Campi Copa 2E a segunda fase terminou, as oito seleções classificadas se preparam para as quartas de final, e o balanço até aqui é que as torcidas, os jogadores, as seleções, estão fazendo uma Copa do Mundo que irá ficar eternamente na lembrança de quem participa, de quem assiste, de quem sofre, de quem vibra, de quem chora.
Em vinte dias, muita coisa aconteceu, jogos emocionantes, favoritos que voltaram mais cedo, outros que suaram para não voltar.
Teve assessor de imprensa da CBF que bateu em jogador do Chile no intervalo do jogo dramático que fez Julio Cesar virar herói. Teve jogadores da Croácia nadando pelados no hotel na Bahia. Teve a queda de três campeões mundiais na primeira fase, pela primeira vez na histórias dos mundiais. Teve torcedores japoneses limpando o estádio após o jogo e deixando exemplo. Teve mordida do Pac-Man uruguaio. Teve o príncipe Harry visitando a cracolândia paulista, limpa e desinfetada previamente pela prefeitura. Teve barraco dos jogadores de Gana com a comissão técnica. Teve torcedor com problema cardíaco morrendo na Arena Corinthians no jogo da Argentina.
Teve invasão de argentinos cantando que Maradona es más grande que Pelé. Teve quadrilha internacional, liderada por um argelino, vendendo ingressos, convites dados pela FIFA para as delegações participantes, que faturava mais de R$ 1 milhão por jogo. Teve sala de imprensa alagada por cano estourado. Teve muitos gols no fim, nos acréscimos, que mataram torcedores de tristeza e alegria.

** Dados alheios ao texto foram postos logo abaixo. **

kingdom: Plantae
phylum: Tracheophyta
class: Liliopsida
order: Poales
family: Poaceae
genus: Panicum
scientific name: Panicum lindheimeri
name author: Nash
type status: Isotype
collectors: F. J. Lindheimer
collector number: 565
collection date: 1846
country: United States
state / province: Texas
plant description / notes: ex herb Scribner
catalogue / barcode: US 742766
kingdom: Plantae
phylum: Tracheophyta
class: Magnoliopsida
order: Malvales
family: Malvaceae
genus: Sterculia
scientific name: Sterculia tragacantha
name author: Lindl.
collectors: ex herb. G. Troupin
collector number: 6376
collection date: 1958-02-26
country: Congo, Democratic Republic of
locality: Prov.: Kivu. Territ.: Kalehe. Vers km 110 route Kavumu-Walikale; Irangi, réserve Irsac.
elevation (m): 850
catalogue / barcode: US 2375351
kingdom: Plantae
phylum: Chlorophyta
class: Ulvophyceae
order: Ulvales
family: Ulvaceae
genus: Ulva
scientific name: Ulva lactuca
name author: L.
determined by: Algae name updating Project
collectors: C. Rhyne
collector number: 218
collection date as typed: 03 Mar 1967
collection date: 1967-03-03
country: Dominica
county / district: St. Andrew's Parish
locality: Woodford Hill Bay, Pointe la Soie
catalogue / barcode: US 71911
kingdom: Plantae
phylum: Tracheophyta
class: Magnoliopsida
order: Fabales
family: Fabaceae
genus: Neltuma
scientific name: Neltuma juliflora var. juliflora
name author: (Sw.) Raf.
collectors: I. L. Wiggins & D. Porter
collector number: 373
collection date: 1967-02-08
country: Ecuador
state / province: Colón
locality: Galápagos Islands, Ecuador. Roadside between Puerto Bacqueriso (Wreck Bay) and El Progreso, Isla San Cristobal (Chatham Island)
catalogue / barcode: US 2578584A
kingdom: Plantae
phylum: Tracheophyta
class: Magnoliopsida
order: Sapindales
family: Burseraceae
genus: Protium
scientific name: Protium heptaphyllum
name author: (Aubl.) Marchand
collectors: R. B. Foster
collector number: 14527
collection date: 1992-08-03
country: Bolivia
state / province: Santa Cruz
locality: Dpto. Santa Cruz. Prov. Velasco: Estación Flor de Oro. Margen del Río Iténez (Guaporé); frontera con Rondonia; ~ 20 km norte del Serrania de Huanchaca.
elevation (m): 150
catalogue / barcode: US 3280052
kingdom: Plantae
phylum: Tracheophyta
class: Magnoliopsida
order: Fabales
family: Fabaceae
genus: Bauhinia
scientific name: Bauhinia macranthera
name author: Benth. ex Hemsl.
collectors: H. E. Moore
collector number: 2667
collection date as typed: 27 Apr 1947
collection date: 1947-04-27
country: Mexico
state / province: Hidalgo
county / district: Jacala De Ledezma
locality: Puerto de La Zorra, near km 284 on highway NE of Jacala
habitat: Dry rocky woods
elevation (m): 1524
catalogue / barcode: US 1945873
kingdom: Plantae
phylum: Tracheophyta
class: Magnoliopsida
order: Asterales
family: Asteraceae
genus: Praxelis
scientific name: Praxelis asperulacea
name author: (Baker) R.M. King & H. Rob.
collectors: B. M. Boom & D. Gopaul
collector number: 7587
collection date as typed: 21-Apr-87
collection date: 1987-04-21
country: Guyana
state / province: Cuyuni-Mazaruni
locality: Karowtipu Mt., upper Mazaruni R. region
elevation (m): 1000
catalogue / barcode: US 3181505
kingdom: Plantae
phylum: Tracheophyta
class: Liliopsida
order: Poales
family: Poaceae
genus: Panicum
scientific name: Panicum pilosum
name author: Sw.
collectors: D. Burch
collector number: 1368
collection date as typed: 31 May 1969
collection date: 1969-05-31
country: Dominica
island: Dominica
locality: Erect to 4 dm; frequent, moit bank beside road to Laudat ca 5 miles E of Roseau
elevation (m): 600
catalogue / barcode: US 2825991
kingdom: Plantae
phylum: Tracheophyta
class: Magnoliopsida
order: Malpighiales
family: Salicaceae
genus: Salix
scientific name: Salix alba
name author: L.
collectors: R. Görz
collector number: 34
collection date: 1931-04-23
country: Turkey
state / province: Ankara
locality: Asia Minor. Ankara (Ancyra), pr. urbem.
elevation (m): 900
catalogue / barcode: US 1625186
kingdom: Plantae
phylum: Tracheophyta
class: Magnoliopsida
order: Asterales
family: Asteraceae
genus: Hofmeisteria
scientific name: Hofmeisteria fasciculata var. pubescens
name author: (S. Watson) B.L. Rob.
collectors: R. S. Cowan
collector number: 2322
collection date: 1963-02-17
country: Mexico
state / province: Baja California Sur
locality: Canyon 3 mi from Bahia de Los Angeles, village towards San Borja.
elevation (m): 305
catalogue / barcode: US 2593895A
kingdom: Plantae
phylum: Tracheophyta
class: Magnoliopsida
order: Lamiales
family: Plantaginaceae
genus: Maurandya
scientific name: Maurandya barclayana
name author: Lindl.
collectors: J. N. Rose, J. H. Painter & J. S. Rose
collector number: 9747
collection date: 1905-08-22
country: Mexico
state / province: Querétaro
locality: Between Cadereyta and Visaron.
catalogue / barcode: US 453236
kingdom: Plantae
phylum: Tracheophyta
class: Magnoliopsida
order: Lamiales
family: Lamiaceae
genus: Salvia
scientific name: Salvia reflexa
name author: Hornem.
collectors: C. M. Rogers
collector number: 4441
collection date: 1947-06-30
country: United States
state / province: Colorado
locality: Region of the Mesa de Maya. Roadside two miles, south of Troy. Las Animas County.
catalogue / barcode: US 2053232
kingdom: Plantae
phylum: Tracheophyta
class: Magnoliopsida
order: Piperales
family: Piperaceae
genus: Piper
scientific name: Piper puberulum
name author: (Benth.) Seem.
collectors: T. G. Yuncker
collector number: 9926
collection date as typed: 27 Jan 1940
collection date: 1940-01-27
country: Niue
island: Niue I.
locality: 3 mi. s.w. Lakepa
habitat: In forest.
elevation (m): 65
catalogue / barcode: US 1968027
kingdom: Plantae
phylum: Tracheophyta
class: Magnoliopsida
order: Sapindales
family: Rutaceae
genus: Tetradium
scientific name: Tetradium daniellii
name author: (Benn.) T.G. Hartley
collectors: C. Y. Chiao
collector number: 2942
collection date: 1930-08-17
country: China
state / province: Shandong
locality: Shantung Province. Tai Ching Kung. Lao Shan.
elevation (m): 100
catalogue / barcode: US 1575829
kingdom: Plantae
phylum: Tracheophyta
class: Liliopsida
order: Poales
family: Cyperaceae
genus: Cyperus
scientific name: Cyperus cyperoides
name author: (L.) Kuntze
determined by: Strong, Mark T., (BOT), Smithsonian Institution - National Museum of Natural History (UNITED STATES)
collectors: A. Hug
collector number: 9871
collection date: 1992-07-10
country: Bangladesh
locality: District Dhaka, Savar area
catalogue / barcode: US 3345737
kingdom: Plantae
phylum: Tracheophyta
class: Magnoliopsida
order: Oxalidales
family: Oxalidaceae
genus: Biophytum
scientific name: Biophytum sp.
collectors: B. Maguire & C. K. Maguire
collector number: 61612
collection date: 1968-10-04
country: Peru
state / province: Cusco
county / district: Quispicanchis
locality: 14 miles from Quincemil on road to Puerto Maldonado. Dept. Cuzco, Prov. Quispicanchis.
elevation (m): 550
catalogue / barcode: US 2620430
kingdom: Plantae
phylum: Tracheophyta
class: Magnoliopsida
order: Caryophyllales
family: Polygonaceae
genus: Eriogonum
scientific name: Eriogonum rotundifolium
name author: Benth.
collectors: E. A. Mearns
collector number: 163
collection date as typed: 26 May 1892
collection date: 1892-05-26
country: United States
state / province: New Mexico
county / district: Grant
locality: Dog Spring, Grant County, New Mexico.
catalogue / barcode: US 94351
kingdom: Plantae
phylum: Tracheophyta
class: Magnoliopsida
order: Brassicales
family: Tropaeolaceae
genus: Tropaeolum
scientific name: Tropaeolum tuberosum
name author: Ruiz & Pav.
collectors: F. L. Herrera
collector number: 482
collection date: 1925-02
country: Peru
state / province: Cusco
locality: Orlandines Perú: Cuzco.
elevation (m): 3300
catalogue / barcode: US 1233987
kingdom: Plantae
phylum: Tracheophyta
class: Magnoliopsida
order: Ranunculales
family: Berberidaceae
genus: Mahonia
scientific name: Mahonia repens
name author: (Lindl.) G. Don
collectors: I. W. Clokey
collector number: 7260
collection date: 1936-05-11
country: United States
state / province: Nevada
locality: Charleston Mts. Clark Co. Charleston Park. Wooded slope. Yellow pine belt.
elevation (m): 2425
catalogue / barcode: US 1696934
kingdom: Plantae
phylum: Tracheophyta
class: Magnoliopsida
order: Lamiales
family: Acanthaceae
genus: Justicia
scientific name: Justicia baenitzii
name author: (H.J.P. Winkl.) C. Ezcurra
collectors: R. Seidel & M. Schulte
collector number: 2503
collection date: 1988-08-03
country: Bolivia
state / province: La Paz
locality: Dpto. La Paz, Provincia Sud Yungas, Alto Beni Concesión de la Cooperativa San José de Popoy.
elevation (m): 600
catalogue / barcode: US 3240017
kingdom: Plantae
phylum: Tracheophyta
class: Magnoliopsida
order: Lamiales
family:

Aliás, faltando onze jogos para o fim, a Copa do Mundo do Brasil já superou o número de gols marcados em toda a última edição, na África do Sul. E seja qual for a seleção vencedora, ela será campeã invicta, sem perder um jogo.
Mas o mais importante, a Copa do Mundo do país do futebol teve até agora a demonstração de que o esporte está acima das safadezas políticas, das manobras marqueteiras que tentam usar uma festa popular com fins eleitoreiros. O que vemos em todos lugares, nas ruas, nos estádios, é o que se esperava do país do futebol com um povo que sabe receber o mundo com alegria, calor humano.
Como na hora em que um grupo de torcedores da Holanda, na Fan Fest em Fortaleza, após a vitória de sua seleção nos últimos minutos contra o México, tentou paquerar um grupo de cearenses lindas que participava da comemoração.
– Eu, Jos, este Kees e Jan. Feliz. Mais feliz met u… Disse Jos, enquanto apresentava os amigos, de olho no dicionário.
– Eita holandês abusado! Mete o quê? Respondeu Gabi desaprovando.
Jos percebeu a reação e voltou a consultar o dicionário.
– Oh… descupá… Met u… Com você… Mais feliz com você… isso…
– Ah… que fofinho, meninas… Você, Jos?
– Yes, sim… eu, Jos.
– Eu, Gabi, Aline, Vanessa. Disse Gabi apresentando as amigas.
– Lindo jogo, vocês tiveram sorte, muito rabo!
– Yes, Rabo… Rabobank, eu!
– hehehe… um banco de rabos??? Respondeu Gabi mostrando que não entendeu.
Jos novamente voltou a consultar o dicionário por um momento.
– Eu… trabalhar… banco… Rabobank…
A conversa foi abafada pela música que todos, holandeses, mexicanos, brasileiros e demais presentes, começaram a cantar: “Eu sou brasileiiiiiro, com muito orguuulho, com muito amooooooooor”.